Router 2 is a Cyberoam CR35 (connected via rockets 10 miles away) and its job is to route the traffic for the villas. The CR35 is connected on the very same LAN Port B as my personal network instead of a Port C. I was hoping to make it easier to talk between the two networks and at some point in the future The CR35 will connect directly to the ISP. This router averages 75 devices connected to it at one time and that number will triple in the next 2 years with the numerous additions being built.

Router 3 is just a Peplink20 that I had lying around.

All 3 are in router mode. The windows 10 pro copy is running a program called Roommaster that is used to manage villas, POS for a restaurant, boat rentals..etc. The program is accessed one of two ways. RDP or a link to an exe file on a mapped drive. Exe file appears to run some sort of activex wrapper.
 
Last edited:

mxnerd

Diamond Member
Jul 6, 2007
6,799
1,100
126
31ZhtxM3kSL.jpg


Since There are only 4 ports on Peplink 20 and all of them occupied, machines on router2 can only use VPN to access router3 (or use SMB port forwarding)

According to Peplink 20 manual, it only supports Cisco & Juniper site-to-site VPN, so you probably have to setup OpenVPN server on Win10 Pro machine & OpenVPN client on employees machines which are on router2.

OpenVPN Server on Windows
http://blog.defron.org/2013/01/openvpn-server-on-windows.html

=======

Checked that RoomMaster software is written in Clarion Topspeed, a database program like Foxpro/Access, with database files in .TPS extension. You have done it correctly by keep those 3 machines hardwired to the Win 10 Pro, since if you put them on WiFi and if a glitch happened, the database will be corrupted.

RoomMaster also have Remote Access solutions, http://www.innquest.com/remote/index.php , have you considered them?

=======

If Router2 to Router3 speed is really slow, I hope you are not going to let employees run that database exe file across the router, that wouldn't be a good idea.
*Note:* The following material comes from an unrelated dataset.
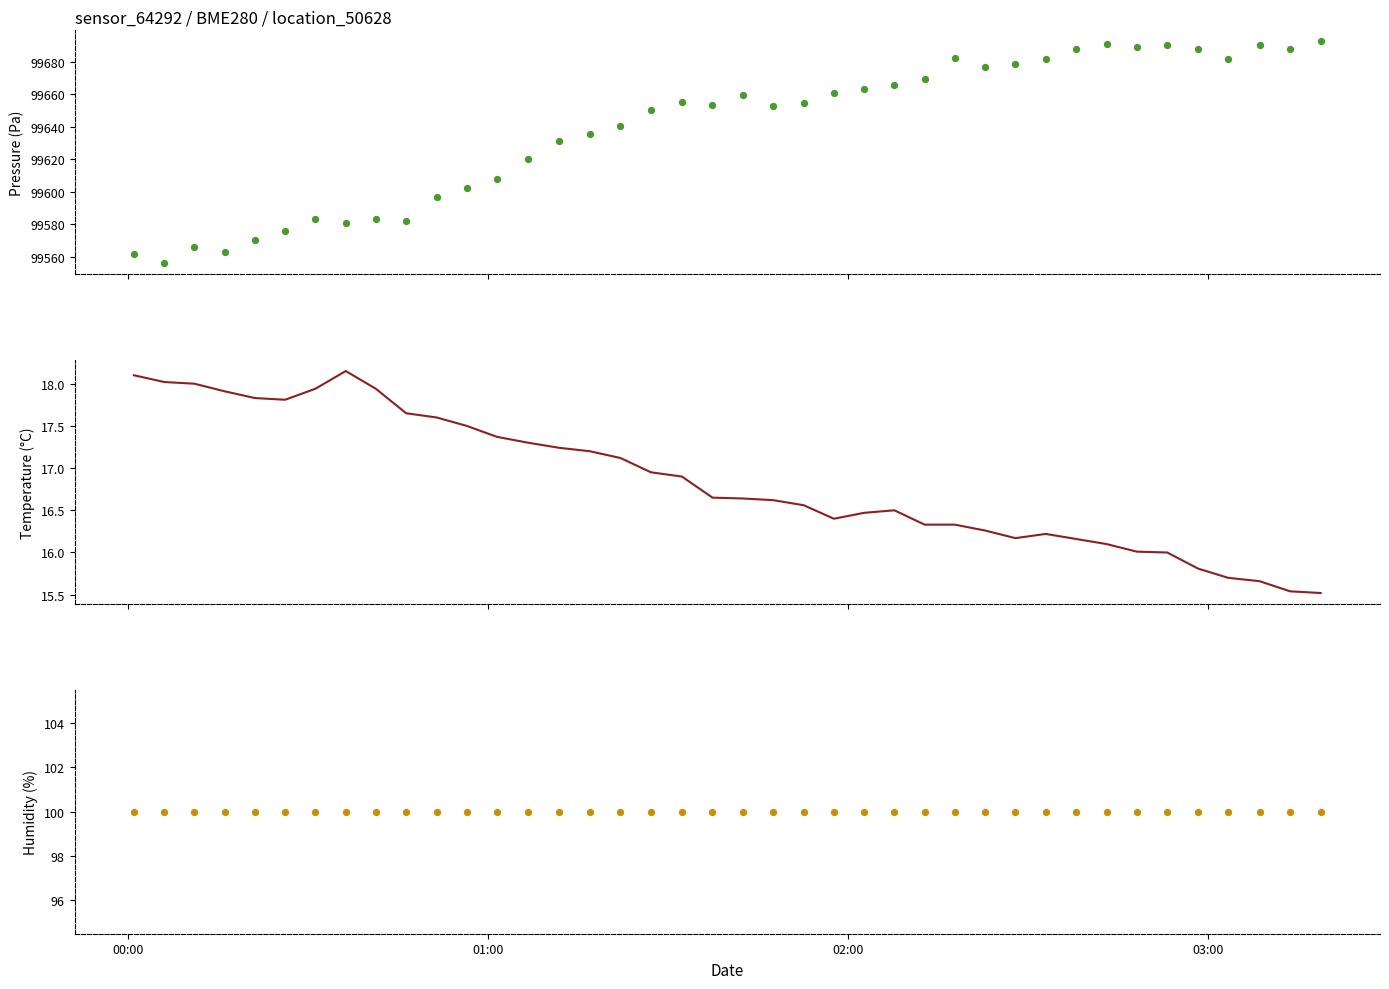

Which series has the widest spread of Y values?

pressure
Employees's access to Excel/Word files on mapped drive probably would not cause too much trouble.

=======
Not familiar with double or triple NAT.

Open source SoftEther https://www.softether.org with its VPN Azure Cloud http://www.vpnazure.net/en/ promised easy VPN using NAT traversals, you might be interested. It's not popular, however, probably users think it's risky.
 
Last edited:

MrMaster

Golden Member
Nov 16, 2001
1,235
2
76
www.pc-prime.com
Yes, they are using that web app.

I did setup openvpn access server on a computer sitting on the peplink but when trying to access the client or admin web page from outside the network the logo just spins. If vpn is the way to go I will just have to keep troubleshooting that.

Setting up a full windows terminal server with all the licensing and the shortened equipment lifespan just seems to be such expensive overkill just to run several RDS at the same time.

Thanks for the feedback. I appreciate it.